According to EU and OECD standards, between 600,000 and 700,000 people in the country are classified as living in poverty, which is roughly 13 percent of the whole population. The status of the unemployed, in particular, has worsened as benefits have not kept up with the general rise in income levels.

Many people in Helsinki struggle to make ends meet. Nasu Kuuvalo is a department store sales clerk, earning 1,300 euros (1,823 U.S. dollars) per month, 150 euros (210 U.S. dollars) above the official poverty line.

"I pay my bills, buy food and that's all my money. I've had to give up the membership of a gym," she said.

In Helsinki, the number of poor had jumped by the end of 1990s. The increase has been explained by structural changes in the economy and the bursting of the IT bubble at the beginning of the 2000s, according to Finnish media reports.

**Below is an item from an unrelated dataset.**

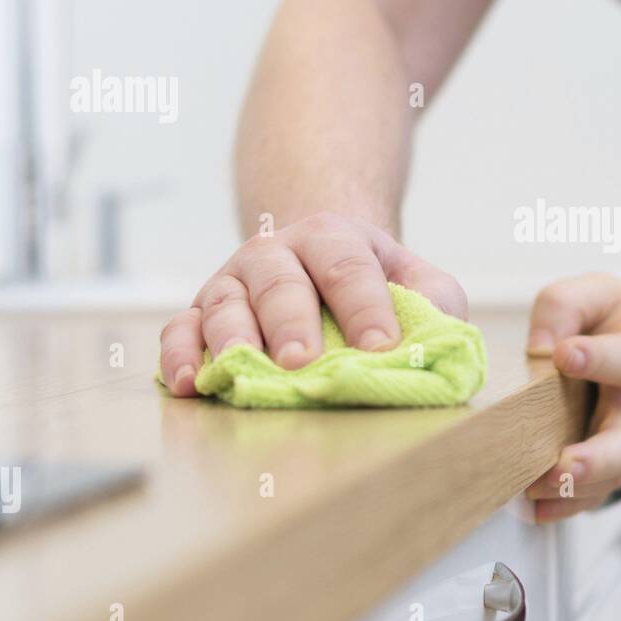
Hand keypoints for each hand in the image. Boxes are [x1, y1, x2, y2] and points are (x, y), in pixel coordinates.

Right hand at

"In Helsinki, 14 percent of the population live below the poverty line," said Leena Hietaniemi, researcher of Helsinki's urban facts department.

The numbers continue to increase. Many dwellers in the capital have to depend on the welfare safety net to survive. More than one in 10 working people in Helsinki receive income support, a subsidy reserved for those struggling to afford basic necessities.

"Living costs are high in the capital region. Households are forced to rely on public sector support, such as housing subsidies," Hietaniemi said.

The latest income tax data released on Monday, however, indicated that the income gap narrowed during the recession. Last year, incomes rose by 1 percent on average. Researchers expect the gap to widen again as the economy recovers.